Assassinats de leaders sociaux

C’est dans ce contexte de tension sur fond d’intérêts économiques et touristiques que, le 25 avril dernier, Alejandro Llinás Suárez défenseur de droits environnementaux et sociaux de la Sierra Nevada a été assassiné. Fin février, il avait publiquement dénoncé, dans une interview au journal Semana, la présence de plusieurs groupes armés d’extrême droite extorquant les touristes visitant le Parc national de Tayrona – l’une des destinations les plus prisées du pays, située à l’intérieur de la Línea Negra. « Ils installent des sortes de billetteries de façon illégale » a-t-il affirmé, estimant que ces abus étaient commis avec des complicités officielles.

Alejandro Llinás avec un enfant Kogui © Hernán Pardo Silva

L’Organisation Nationale Indigène de Colombie (ONIC), qui représente les peuples autochtones, corrobore les dénonciations du leader. Depuis janvier, un nombre croissant d’acteurs armés se disputeraient le contrôle des activités illicites dans la zone. Contre rémunération, ils proposeraient aux touristes des excursions illégales dans des zones protégées de la réserve.

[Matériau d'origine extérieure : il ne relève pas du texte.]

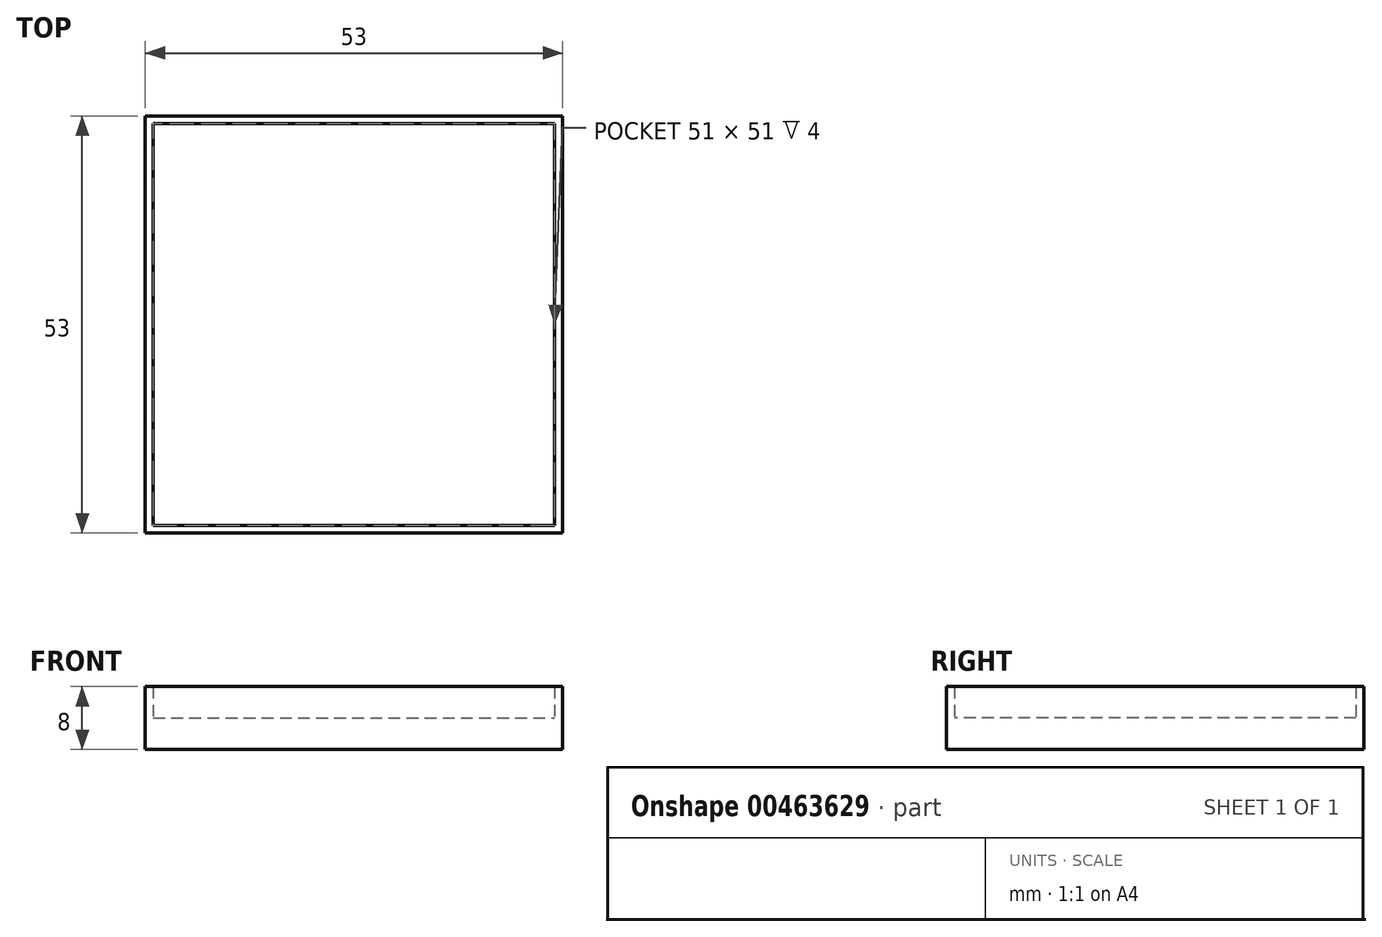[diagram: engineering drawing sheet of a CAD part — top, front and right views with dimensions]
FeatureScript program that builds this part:
annotation { "Feature Type Name" : "Feature", "Feature Type Description" : "" }
export const myFeature = defineFeature(function(context is Context, id is Id, definition is map)
    precondition{}
    {
        {
            var Q0;
            Q0=qCreatedBy(makeId("Top.planeOp"),FACE);
            var sketch = newSketch(context, id + "F0", { "sketchPlane" : qUnion([Q0])});
            skLineSegment(sketch, "E0.bottom", {"start": v(0, 0) * mm, "end": v(53, 0) * mm});
            skLineSegment(sketch, "E0.top", {"start": v(0, 53) * mm, "end": v(53, 53) * mm});
            skLineSegment(sketch, "E0.left", {"start": v(0, 0) * mm, "end": v(0, 53) * mm});
            skLineSegment(sketch, "E0.right", {"start": v(53, 0) * mm, "end": v(53, 53) * mm});
            skLineSegment(sketch, "E1", {"start": v(1, 53) * mm, "end": v(1, 0) * mm});
            skLineSegment(sketch, "E2", {"start": v(0, 1) * mm, "end": v(53, 1) * mm});
            skLineSegment(sketch, "E3", {"start": v(52, 0) * mm, "end": v(52, 53) * mm});
            skLineSegment(sketch, "E4", {"start": v(0, 52) * mm, "end": v(53, 52) * mm});
            skSolve(sketch);
        }
        {
            var Q0;
            {var subQ0=sQuery(id+"F0.wireOp",EDGE,"E4");var subQ1=sQuery(id+"F0.wireOp",EDGE,"E1");var subQ2=makeQuery(id+"F0.imprint","INTERSECT",VERTEX,{"derivedFrom":[subQ1,subQ0]});Q0=makeQuery(id+"F0.imprint","IMPRINT",FACE,{"disambiguationData":[TD([[makeQuery(id+"F0.imprint","IMPRINT",EDGE,{"disambiguationData":[TD([[subQ2,-1.0]])],"derivedFrom":subQ1}),1.0]])]});}
            extrude(context, id + "F1", {"entities" : qUnion([Q0]), "depth" : 4 * mm});
        }
        {
            var Q0;
            {var subQ0=sQuery(id+"F0.wireOp",EDGE,"E2");var subQ1=sQuery(id+"F0.wireOp",EDGE,"E0.left");var subQ2=makeQuery(id+"F0.imprint","INTERSECT",VERTEX,{"derivedFrom":[subQ1,subQ0]});Q0=makeQuery(id+"F0.imprint","IMPRINT",FACE,{"disambiguationData":[TD([[makeQuery(id+"F0.imprint","IMPRINT",EDGE,{"disambiguationData":[TD([[subQ2,-1.0]])],"derivedFrom":subQ1}),-1.0]])]});}
            var Q1;
            {var subQ0=sQuery(id+"F0.wireOp",EDGE,"E0.left");var subQ1=sQuery(id+"F0.wireOp",EDGE,"E0.top");var subQ2=makeQuery(id+"F0.imprint","INTERSECT",VERTEX,{"derivedFrom":[subQ1,subQ0]});Q1=makeQuery(id+"F0.imprint","IMPRINT",FACE,{"disambiguationData":[TD([[makeQuery(id+"F0.imprint","IMPRINT",EDGE,{"disambiguationData":[TD([[subQ2,-1.0]])],"derivedFrom":subQ1}),-1.0]])]});}
            var Q2;
            {var subQ0=sQuery(id+"F0.wireOp",EDGE,"E1");var subQ1=sQuery(id+"F0.wireOp",EDGE,"E0.top");var subQ2=makeQuery(id+"F0.imprint","INTERSECT",VERTEX,{"derivedFrom":[subQ1,subQ0]});Q2=makeQuery(id+"F0.imprint","IMPRINT",FACE,{"disambiguationData":[TD([[makeQuery(id+"F0.imprint","IMPRINT",EDGE,{"disambiguationData":[TD([[subQ2,-1.0]])],"derivedFrom":subQ1}),-1.0]])]});}
            var Q3;
            {var subQ0=sQuery(id+"F0.wireOp",EDGE,"E0.right");var subQ1=sQuery(id+"F0.wireOp",EDGE,"E0.top");var subQ2=makeQuery(id+"F0.imprint","INTERSECT",VERTEX,{"derivedFrom":[subQ1,subQ0]});Q3=makeQuery(id+"F0.imprint","IMPRINT",FACE,{"disambiguationData":[TD([[makeQuery(id+"F0.imprint","IMPRINT",EDGE,{"disambiguationData":[TD([[subQ2,1.0]])],"derivedFrom":subQ1}),-1.0]])]});}
            var Q4;
            {var subQ0=sQuery(id+"F0.wireOp",EDGE,"E2");var subQ1=sQuery(id+"F0.wireOp",EDGE,"E0.right");var subQ2=makeQuery(id+"F0.imprint","INTERSECT",VERTEX,{"derivedFrom":[subQ1,subQ0]});Q4=makeQuery(id+"F0.imprint","IMPRINT",FACE,{"disambiguationData":[TD([[makeQuery(id+"F0.imprint","IMPRINT",EDGE,{"disambiguationData":[TD([[subQ2,-1.0]])],"derivedFrom":subQ1}),1.0]])]});}
            var Q5;
            {var subQ0=sQuery(id+"F0.wireOp",EDGE,"E0.right");var subQ1=sQuery(id+"F0.wireOp",EDGE,"E0.bottom");var subQ2=makeQuery(id+"F0.imprint","INTERSECT",VERTEX,{"derivedFrom":[subQ1,subQ0]});Q5=makeQuery(id+"F0.imprint","IMPRINT",FACE,{"disambiguationData":[TD([[makeQuery(id+"F0.imprint","IMPRINT",EDGE,{"disambiguationData":[TD([[subQ2,1.0]])],"derivedFrom":subQ1}),1.0]])]});}
            var Q6;
            {var subQ0=sQuery(id+"F0.wireOp",EDGE,"E1");var subQ1=sQuery(id+"F0.wireOp",EDGE,"E0.bottom");var subQ2=makeQuery(id+"F0.imprint","INTERSECT",VERTEX,{"derivedFrom":[subQ1,subQ0]});Q6=makeQuery(id+"F0.imprint","IMPRINT",FACE,{"disambiguationData":[TD([[makeQuery(id+"F0.imprint","IMPRINT",EDGE,{"disambiguationData":[TD([[subQ2,-1.0]])],"derivedFrom":subQ1}),1.0]])]});}
            var Q7;
            {var subQ0=sQuery(id+"F0.wireOp",EDGE,"E0.left");var subQ1=sQuery(id+"F0.wireOp",EDGE,"E0.bottom");var subQ2=makeQuery(id+"F0.imprint","INTERSECT",VERTEX,{"derivedFrom":[subQ1,subQ0]});Q7=makeQuery(id+"F0.imprint","IMPRINT",FACE,{"disambiguationData":[TD([[makeQuery(id+"F0.imprint","IMPRINT",EDGE,{"disambiguationData":[TD([[subQ2,-1.0]])],"derivedFrom":subQ1}),1.0]])]});}
            extrude(context, id + "F2", {"entities" : qUnion([Q0, Q1, Q2, Q3, Q4, Q5, Q6, Q7]), "operationType" : NewBodyOperationType.ADD, "depth" : 8 * mm});
        }
    });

C’est l’une des manifestations de la violence politique qui, problème endémique, connaît une nouvelle escalade dans la Colombie d’aujourd’hui. Elle se traduit par des menaces contre des communautés paysannes, principalement indigènes et afro-descendantes, et par l’assassinat ciblé de défenseurs de leurs droits. Depuis le désarmement des FARC, conclu en juin 2017, certaines régions du pays sont confrontées à une progression de la violence des groupes armés cherchant à accaparer les anciens territoires de la guérilla, où l’État reste quasiment absent. L’ONIC a dénoncé l’assassinat de cent-vingt-trois indigènes depuis le début du mandat du Président Duque le 7 août 2018. Pour l’organisme, ces attaques « systématiques » sont le résultat du « non-respect des accords » de paix avec la guérilla des FARC, anéantie par son désarmement, avec pour conséquence la « hausse des cultures de marijuana et de coca » ; à laquelle les communautés indigènes se trouvent confrontées.

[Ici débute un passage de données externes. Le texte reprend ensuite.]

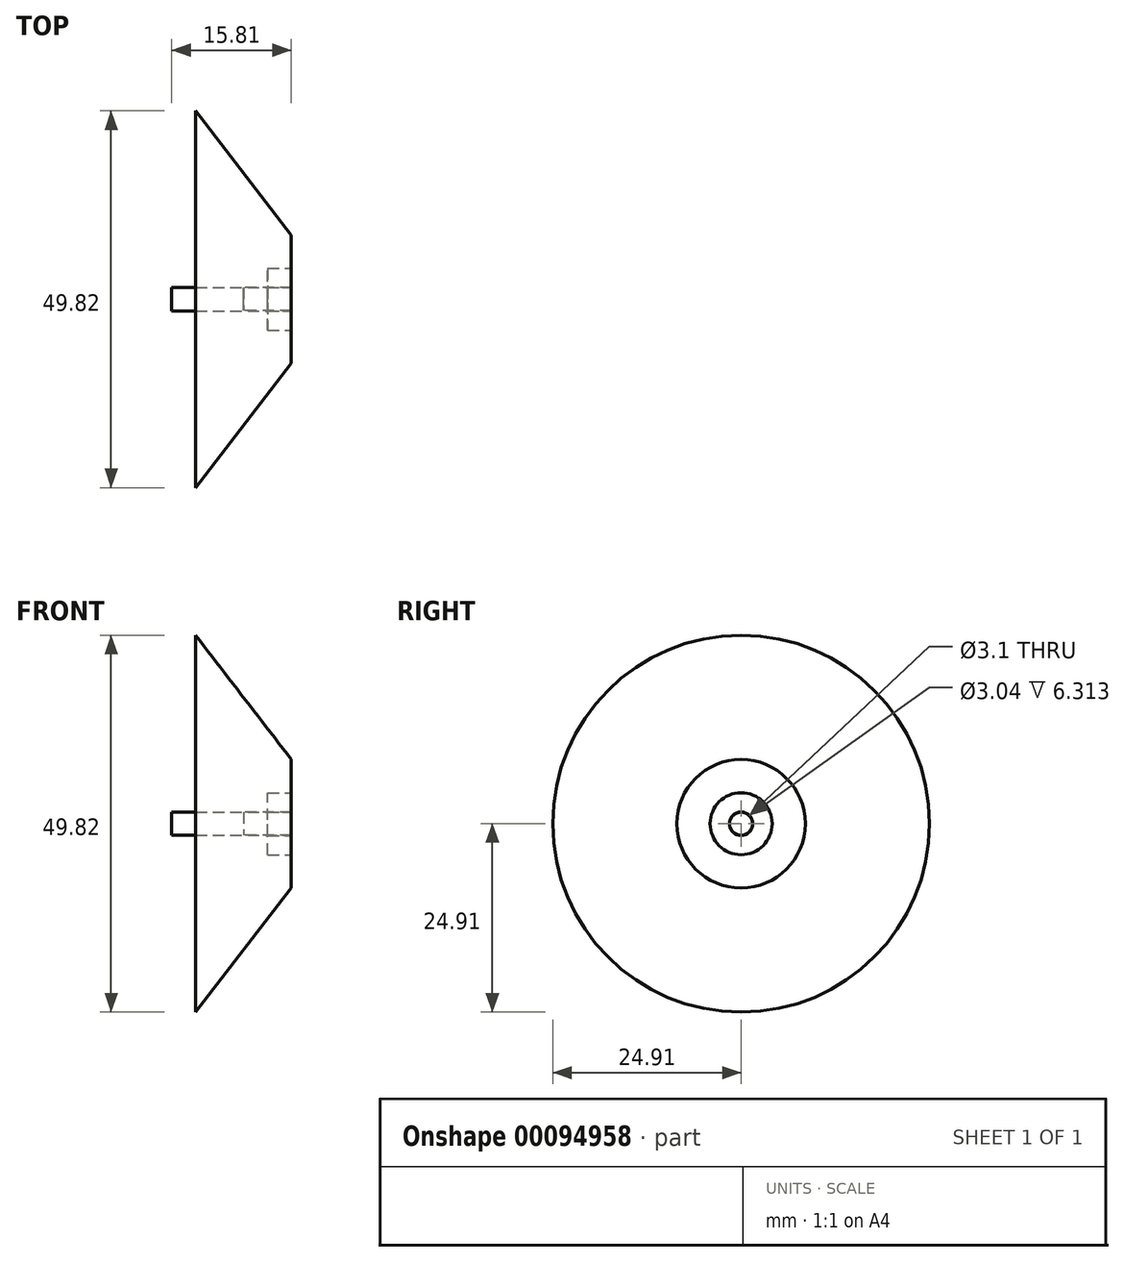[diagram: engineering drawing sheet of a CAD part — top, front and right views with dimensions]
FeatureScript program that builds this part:
annotation { "Feature Type Name" : "Feature", "Feature Type Description" : "" }
export const myFeature = defineFeature(function(context is Context, id is Id, definition is map)
    precondition{}
    {
        {
            var Q0;
            Q0=qCreatedBy(makeId("Front.planeOp"),FACE);
            var sketch = newSketch(context, id + "F0", { "sketchPlane" : qUnion([Q0])});
            skLineSegment(sketch, "E0", {"start": v(-12.66, 0) * mm, "end": v(-12.66, 24.9) * mm});
            skLineSegment(sketch, "E1", {"start": v(0, 8.49) * mm, "end": v(-12.66, 24.9) * mm});
            skLineSegment(sketch, "E2", {"start": v(-12.66, 0) * mm, "end": v(-6.31, 0) * mm});
            skLineSegment(sketch, "E3", {"start": v(-6.31, 0) * mm, "end": v(-6.31, 1.52) * mm});
            skLineSegment(sketch, "E4", {"start": v(-6.31, 1.52) * mm, "end": v(0, 1.52) * mm});
            skLineSegment(sketch, "E5", {"start": v(0, 1.52) * mm, "end": v(0, 8.49) * mm});
            skSolve(sketch);
        }
        {
            var Q0;
            Q0 = qSketchRegion(id + "F0", true);
            var Q1;
            Q1=sQuery(id+"F0.wireOp",EDGE,"E2");
            revolve(context, id + "F1", {"entities" : qUnion([Q0]), "axis" : qUnion([Q1]), "revolveType" : RevolveType.FULL});
        }
        {
            var Q0;
            Q0=qCreatedBy(makeId("Front.planeOp"),FACE);
            var sketch = newSketch(context, id + "F2", { "sketchPlane" : qUnion([Q0])});
            skLineSegment(sketch, "E6.bottom", {"start": v(0, 0) * mm, "end": v(-15.81, 0) * mm});
            skLineSegment(sketch, "E6.top", {"start": v(0, 1.53) * mm, "end": v(-15.81, 1.53) * mm});
            skLineSegment(sketch, "E6.left", {"start": v(0, 0) * mm, "end": v(0, 1.53) * mm});
            skLineSegment(sketch, "E6.right", {"start": v(-15.81, 0) * mm, "end": v(-15.81, 1.53) * mm});
            skSolve(sketch);
        }
        {
            var Q0;
            Q0 = qSketchRegion(id + "F2", true);
            var Q1;
            Q1=sQuery(id+"F2.wireOp",EDGE,"E6.bottom");
            revolve(context, id + "F3", {"entities" : qUnion([Q0]), "axis" : qUnion([Q1]), "revolveType" : RevolveType.FULL});
        }
        {
            var Q0;
            Q0=qCreatedBy(makeId("Front.planeOp"),FACE);
            var sketch = newSketch(context, id + "F4", { "sketchPlane" : qUnion([Q0])});
            skLineSegment(sketch, "E7.bottom", {"start": v(0, 1.55) * mm, "end": v(-3.14, 1.55) * mm});
            skLineSegment(sketch, "E7.top", {"start": v(0, 4.1) * mm, "end": v(-3.14, 4.1) * mm});
            skLineSegment(sketch, "E7.left", {"start": v(0, 1.55) * mm, "end": v(0, 4.1) * mm});
            skLineSegment(sketch, "E7.right", {"start": v(-3.14, 1.55) * mm, "end": v(-3.14, 4.1) * mm});
            skLineSegment(sketch, "E8", {"start": v(0, 0) * mm, "end": v(-3.32, 0) * mm});
            skSolve(sketch);
        }
        {
            var Q0;
            Q0 = qSketchRegion(id + "F4", true);
            var Q1;
            Q1=sQuery(id+"F4.wireOp",EDGE,"E8");
            revolve(context, id + "F5", {"entities" : qUnion([Q0]), "axis" : qUnion([Q1]), "revolveType" : RevolveType.FULL});
        }
    });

[Pour une analyse de la proximité du gouvernement colombien avec les groupes paramilitaires, lire sur LVSL notre entretien avec Gustavo Petro : « La mafia colombienne est en mesure de dicter ses lois »]

Le président Duque lui-même a imputé ces violences à l’explosion des cultures illicites. Et pourtant, sa décision d’avoir recours à la force, de durcir les mesures policières contre la consommation de stupéfiants, et le fait qu’il envisage le retour des fumigations aériennes au glyphosate, sont loin d’apaiser les revendications des indigènes.

Lors d’un point de presse à Genève le 14 janvier dernier, Marta Hurtado, porte-parole du Haut-Commissariat des Nations Unies aux Droits de l’Homme (HCDH), a déclaré que la grande majorité des meurtres des leaders sociaux recensés en 2019 a eu lieu dans des zones rurales. 98% d’entre eux ont été commis dans des municipalités où règne une économie illicite et où opèrent des groupes armés ou criminels. De plus, 86% de ces assassinats ont eu lieu dans des villages où le taux de pauvreté est supérieur à la moyenne nationale. Une tendance qui n’a malheureusement montré aucun relâchement depuis le début de l’année. Le HCDH a fait un appel au gouvernement colombien pour que celui-ci protège les défenseurs des droits civiques et diligente des enquêtes sur les responsables de ces crimes.

Un horizon incertain

Frein majeur à des changements politiques effectifs, l’absence de découpage clair entres les différentes entités administratives gérant la région, et le manque de coordination entre elles, ne font que rendre la situation plus complexe. La Sierra Nevada se présente ainsi comme un noyau de thématiques conflictuelles récurrentes en Colombie : « l’exploitation minière illégale a perduré pendant le mandat actuel. Les cultures illicites telles que la production de coca sont de retour dans les territoires ancestraux. Et le tourisme avance à grand pas menaçant notre culture et nos lieux sacrés », explique Rogelio Mejía, le gouverneur du Conseil Arhuaco. Le non-respect des accords signés, les divergences inconciliables, la superposition de plusieurs échelles de décision politique, l’existence de rapports de force informels comme la présence de groupes armés ou les stratégies de négociation des multinationales avec les populations locales, ont en outre rendu difficile la mise en place d’un système de gouvernement crédible, ou tout au moins fonctionnel.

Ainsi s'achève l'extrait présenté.